_Dataset_.

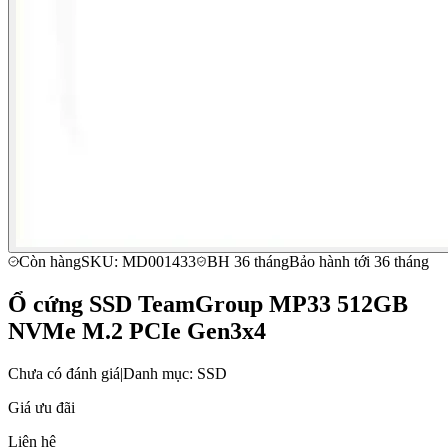
Còn hàng
SKU: MD001433
BH 36 tháng
Bảo hành tới 36 tháng
Ổ cứng SSD TeamGroup MP33 512GB
NVMe M.2 PCIe Gen3x4
Chưa có đánh giá
|
Danh mục: SSD
Giá ưu đãi
Liên hệ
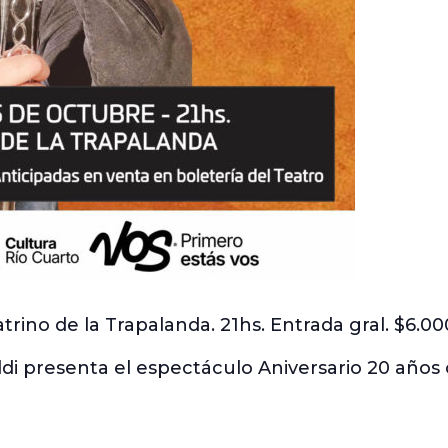
trino de la Trapalanda. 21hs. Entrada gral. $6.00
aldi presenta el espectáculo Aniversario 20 años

_Work task_.
Nothing but the lines from the line with "BH 36 tháng" through the last line of the listing should be copied, exactly and with both ends kept. Leave pictures out.

_Exercise answer_.
BH 36 tháng
Bảo hành tới 36 tháng
Ổ cứng SSD TeamGroup MP33 512GB
NVMe M.2 PCIe Gen3x4
Chưa có đánh giá
|
Danh mục: SSD
Giá ưu đãi
Liên hệ
trino de la Trapalanda. 21hs. Entrada gral. $6.00
aldi presenta el espectáculo Aniversario 20 años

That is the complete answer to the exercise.